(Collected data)
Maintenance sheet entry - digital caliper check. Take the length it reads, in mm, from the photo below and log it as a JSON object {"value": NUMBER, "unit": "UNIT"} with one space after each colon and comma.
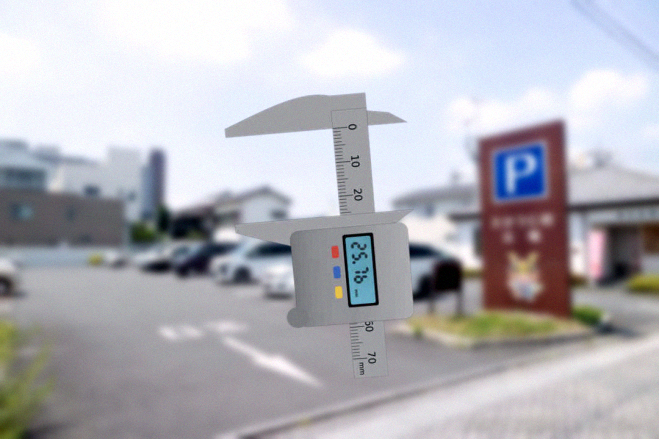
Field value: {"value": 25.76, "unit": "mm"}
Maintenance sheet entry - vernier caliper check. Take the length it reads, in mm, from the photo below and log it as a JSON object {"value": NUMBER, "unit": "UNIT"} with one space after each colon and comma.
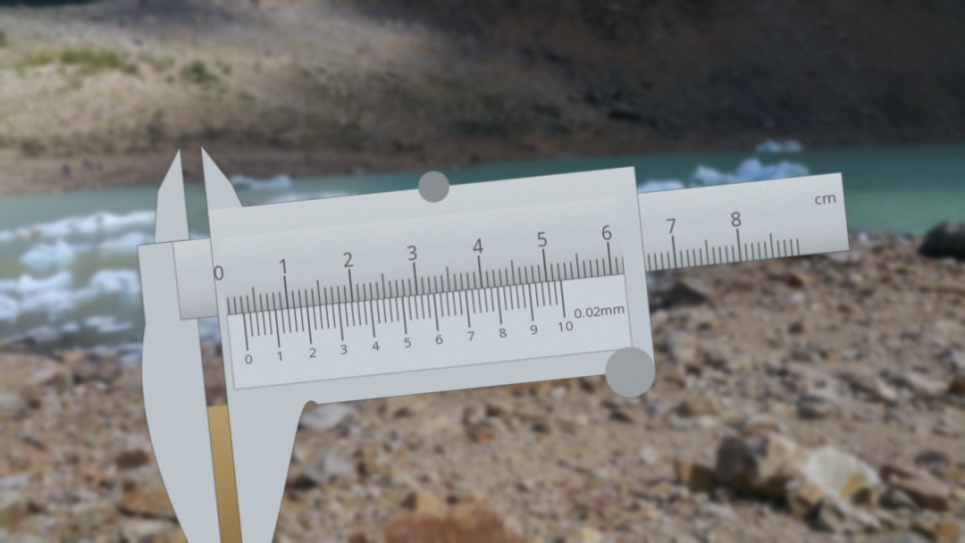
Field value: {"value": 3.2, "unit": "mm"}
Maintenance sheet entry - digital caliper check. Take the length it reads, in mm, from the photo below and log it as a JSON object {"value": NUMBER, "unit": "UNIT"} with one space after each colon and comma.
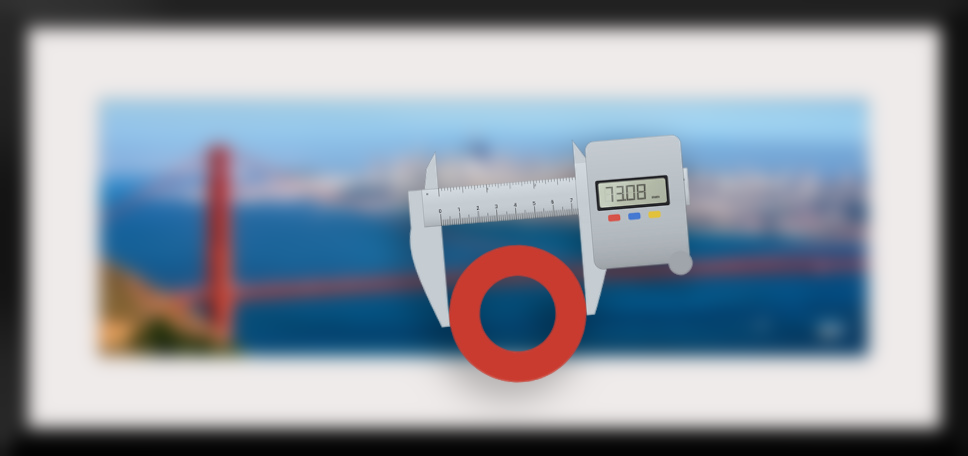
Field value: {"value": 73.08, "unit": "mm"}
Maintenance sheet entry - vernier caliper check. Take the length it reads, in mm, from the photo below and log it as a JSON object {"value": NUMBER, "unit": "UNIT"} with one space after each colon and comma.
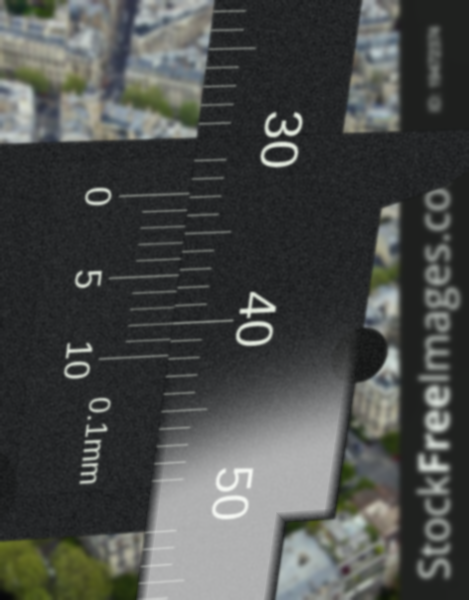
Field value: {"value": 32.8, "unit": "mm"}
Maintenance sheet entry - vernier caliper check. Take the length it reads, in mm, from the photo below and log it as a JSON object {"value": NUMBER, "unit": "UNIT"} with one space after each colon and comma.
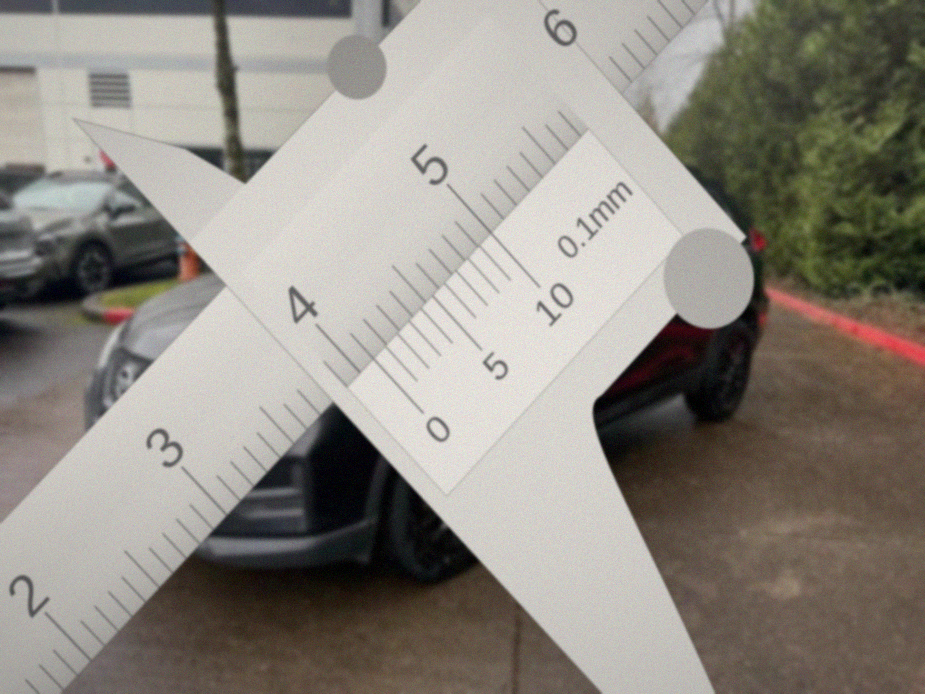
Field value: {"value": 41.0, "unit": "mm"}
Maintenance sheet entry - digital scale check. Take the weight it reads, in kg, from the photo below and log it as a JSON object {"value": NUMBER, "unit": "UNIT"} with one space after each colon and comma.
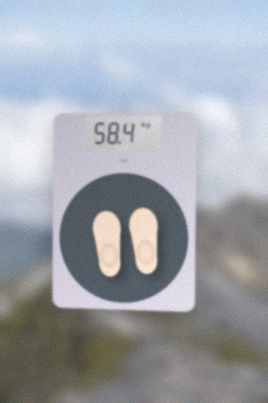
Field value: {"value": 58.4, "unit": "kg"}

• [Problem statement]: Reproduce every row above word for word, leaving out the pictures.

• [Exercise response]:
Maintenance sheet entry - digital caliper check. Take the length it reads, in mm, from the photo below and log it as a JSON object {"value": NUMBER, "unit": "UNIT"} with one space after each colon and comma.
Field value: {"value": 25.76, "unit": "mm"}
Maintenance sheet entry - vernier caliper check. Take the length it reads, in mm, from the photo below and log it as a JSON object {"value": NUMBER, "unit": "UNIT"} with one space after each colon and comma.
Field value: {"value": 3.2, "unit": "mm"}
Maintenance sheet entry - digital caliper check. Take the length it reads, in mm, from the photo below and log it as a JSON object {"value": NUMBER, "unit": "UNIT"} with one space after each colon and comma.
Field value: {"value": 73.08, "unit": "mm"}
Maintenance sheet entry - vernier caliper check. Take the length it reads, in mm, from the photo below and log it as a JSON object {"value": NUMBER, "unit": "UNIT"} with one space after each colon and comma.
Field value: {"value": 32.8, "unit": "mm"}
Maintenance sheet entry - vernier caliper check. Take the length it reads, in mm, from the photo below and log it as a JSON object {"value": NUMBER, "unit": "UNIT"} with one space after each colon and comma.
Field value: {"value": 41.0, "unit": "mm"}
Maintenance sheet entry - digital scale check. Take the weight it reads, in kg, from the photo below and log it as a JSON object {"value": NUMBER, "unit": "UNIT"} with one space after each colon and comma.
Field value: {"value": 58.4, "unit": "kg"}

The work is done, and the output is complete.